[Start of Attachment]
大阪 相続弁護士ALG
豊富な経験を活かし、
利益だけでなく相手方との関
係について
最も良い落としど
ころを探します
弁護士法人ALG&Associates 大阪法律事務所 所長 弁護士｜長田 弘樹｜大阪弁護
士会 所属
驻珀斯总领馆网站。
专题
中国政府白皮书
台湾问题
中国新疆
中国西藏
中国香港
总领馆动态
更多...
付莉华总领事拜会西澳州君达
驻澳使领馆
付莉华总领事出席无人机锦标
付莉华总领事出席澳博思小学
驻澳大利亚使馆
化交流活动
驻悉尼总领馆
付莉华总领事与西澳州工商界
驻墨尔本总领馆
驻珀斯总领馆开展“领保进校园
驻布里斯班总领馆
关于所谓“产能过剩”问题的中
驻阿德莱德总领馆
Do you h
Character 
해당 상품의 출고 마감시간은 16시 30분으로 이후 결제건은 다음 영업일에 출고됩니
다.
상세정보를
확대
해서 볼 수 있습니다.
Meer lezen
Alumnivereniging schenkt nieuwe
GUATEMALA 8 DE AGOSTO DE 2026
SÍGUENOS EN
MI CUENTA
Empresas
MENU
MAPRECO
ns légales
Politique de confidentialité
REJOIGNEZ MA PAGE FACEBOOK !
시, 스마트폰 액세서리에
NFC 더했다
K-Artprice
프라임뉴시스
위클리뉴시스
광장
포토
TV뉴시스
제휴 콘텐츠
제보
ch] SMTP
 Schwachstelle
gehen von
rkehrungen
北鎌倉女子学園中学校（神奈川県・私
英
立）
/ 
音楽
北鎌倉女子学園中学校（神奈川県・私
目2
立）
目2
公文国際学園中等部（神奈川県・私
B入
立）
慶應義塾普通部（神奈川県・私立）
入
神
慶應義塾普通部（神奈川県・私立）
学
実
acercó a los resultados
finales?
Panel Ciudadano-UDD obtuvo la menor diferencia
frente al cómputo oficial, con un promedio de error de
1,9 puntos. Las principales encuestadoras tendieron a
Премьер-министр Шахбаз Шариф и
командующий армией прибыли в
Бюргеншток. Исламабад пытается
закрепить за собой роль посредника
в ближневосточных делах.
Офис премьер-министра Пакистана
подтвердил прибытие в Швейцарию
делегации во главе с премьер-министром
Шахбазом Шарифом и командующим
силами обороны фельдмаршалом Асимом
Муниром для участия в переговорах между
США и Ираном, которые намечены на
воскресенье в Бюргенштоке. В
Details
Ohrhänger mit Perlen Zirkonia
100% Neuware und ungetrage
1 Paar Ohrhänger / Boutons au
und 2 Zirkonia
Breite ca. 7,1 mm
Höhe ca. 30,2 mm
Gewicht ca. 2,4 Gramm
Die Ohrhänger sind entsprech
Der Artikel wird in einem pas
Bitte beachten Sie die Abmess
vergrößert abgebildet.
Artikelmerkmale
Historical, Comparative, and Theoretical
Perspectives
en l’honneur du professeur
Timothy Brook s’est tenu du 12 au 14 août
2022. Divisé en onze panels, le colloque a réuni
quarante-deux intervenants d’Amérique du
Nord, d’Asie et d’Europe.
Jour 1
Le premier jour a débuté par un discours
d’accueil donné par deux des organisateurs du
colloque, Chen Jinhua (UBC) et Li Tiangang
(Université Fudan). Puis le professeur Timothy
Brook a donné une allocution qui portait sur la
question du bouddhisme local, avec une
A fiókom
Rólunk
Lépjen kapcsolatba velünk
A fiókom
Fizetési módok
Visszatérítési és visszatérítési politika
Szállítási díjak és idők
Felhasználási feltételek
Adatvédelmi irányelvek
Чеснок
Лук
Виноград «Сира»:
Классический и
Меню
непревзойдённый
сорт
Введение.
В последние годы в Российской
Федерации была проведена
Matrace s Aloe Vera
[End of Attachment]
Copy all of the data above again, swapping every "Ohrhänger" for "Ohrringe" and leaving everything else unchanged.

大阪 相続弁護士ALG
豊富な経験を活かし、
利益だけでなく相手方との関
係について
最も良い落としど
ころを探します
弁護士法人ALG&Associates 大阪法律事務所 所長 弁護士｜長田 弘樹｜大阪弁護
士会 所属
驻珀斯总领馆网站。
专题
中国政府白皮书
台湾问题
中国新疆
中国西藏
中国香港
总领馆动态
更多...
付莉华总领事拜会西澳州君达
驻澳使领馆
付莉华总领事出席无人机锦标
付莉华总领事出席澳博思小学
驻澳大利亚使馆
化交流活动
驻悉尼总领馆
付莉华总领事与西澳州工商界
驻墨尔本总领馆
驻珀斯总领馆开展“领保进校园
驻布里斯班总领馆
关于所谓“产能过剩”问题的中
驻阿德莱德总领馆
Do you h
Character 
해당 상품의 출고 마감시간은 16시 30분으로 이후 결제건은 다음 영업일에 출고됩니
다.
상세정보를
확대
해서 볼 수 있습니다.
Meer lezen
Alumnivereniging schenkt nieuwe
GUATEMALA 8 DE AGOSTO DE 2026
SÍGUENOS EN
MI CUENTA
Empresas
MENU
MAPRECO
ns légales
Politique de confidentialité
REJOIGNEZ MA PAGE FACEBOOK !
시, 스마트폰 액세서리에
NFC 더했다
K-Artprice
프라임뉴시스
위클리뉴시스
광장
포토
TV뉴시스
제휴 콘텐츠
제보
ch] SMTP
 Schwachstelle
gehen von
rkehrungen
北鎌倉女子学園中学校（神奈川県・私
英
立）
/ 
音楽
北鎌倉女子学園中学校（神奈川県・私
目2
立）
目2
公文国際学園中等部（神奈川県・私
B入
立）
慶應義塾普通部（神奈川県・私立）
入
神
慶應義塾普通部（神奈川県・私立）
学
実
acercó a los resultados
finales?
Panel Ciudadano-UDD obtuvo la menor diferencia
frente al cómputo oficial, con un promedio de error de
1,9 puntos. Las principales encuestadoras tendieron a
Премьер-министр Шахбаз Шариф и
командующий армией прибыли в
Бюргеншток. Исламабад пытается
закрепить за собой роль посредника
в ближневосточных делах.
Офис премьер-министра Пакистана
подтвердил прибытие в Швейцарию
делегации во главе с премьер-министром
Шахбазом Шарифом и командующим
силами обороны фельдмаршалом Асимом
Муниром для участия в переговорах между
США и Ираном, которые намечены на
воскресенье в Бюргенштоке. В
Details
Ohrringe mit Perlen Zirkonia
100% Neuware und ungetrage
1 Paar Ohrringe / Boutons au
und 2 Zirkonia
Breite ca. 7,1 mm
Höhe ca. 30,2 mm
Gewicht ca. 2,4 Gramm
Die Ohrringe sind entsprech
Der Artikel wird in einem pas
Bitte beachten Sie die Abmess
vergrößert abgebildet.
Artikelmerkmale
Historical, Comparative, and Theoretical
Perspectives
en l’honneur du professeur
Timothy Brook s’est tenu du 12 au 14 août
2022. Divisé en onze panels, le colloque a réuni
quarante-deux intervenants d’Amérique du
Nord, d’Asie et d’Europe.
Jour 1
Le premier jour a débuté par un discours
d’accueil donné par deux des organisateurs du
colloque, Chen Jinhua (UBC) et Li Tiangang
(Université Fudan). Puis le professeur Timothy
Brook a donné une allocution qui portait sur la
question du bouddhisme local, avec une
A fiókom
Rólunk
Lépjen kapcsolatba velünk
A fiókom
Fizetési módok
Visszatérítési és visszatérítési politika
Szállítási díjak és idők
Felhasználási feltételek
Adatvédelmi irányelvek
Чеснок
Лук
Виноград «Сира»:
Классический и
Меню
непревзойдённый
сорт
Введение.
В последние годы в Российской
Федерации была проведена
Matrace s Aloe Vera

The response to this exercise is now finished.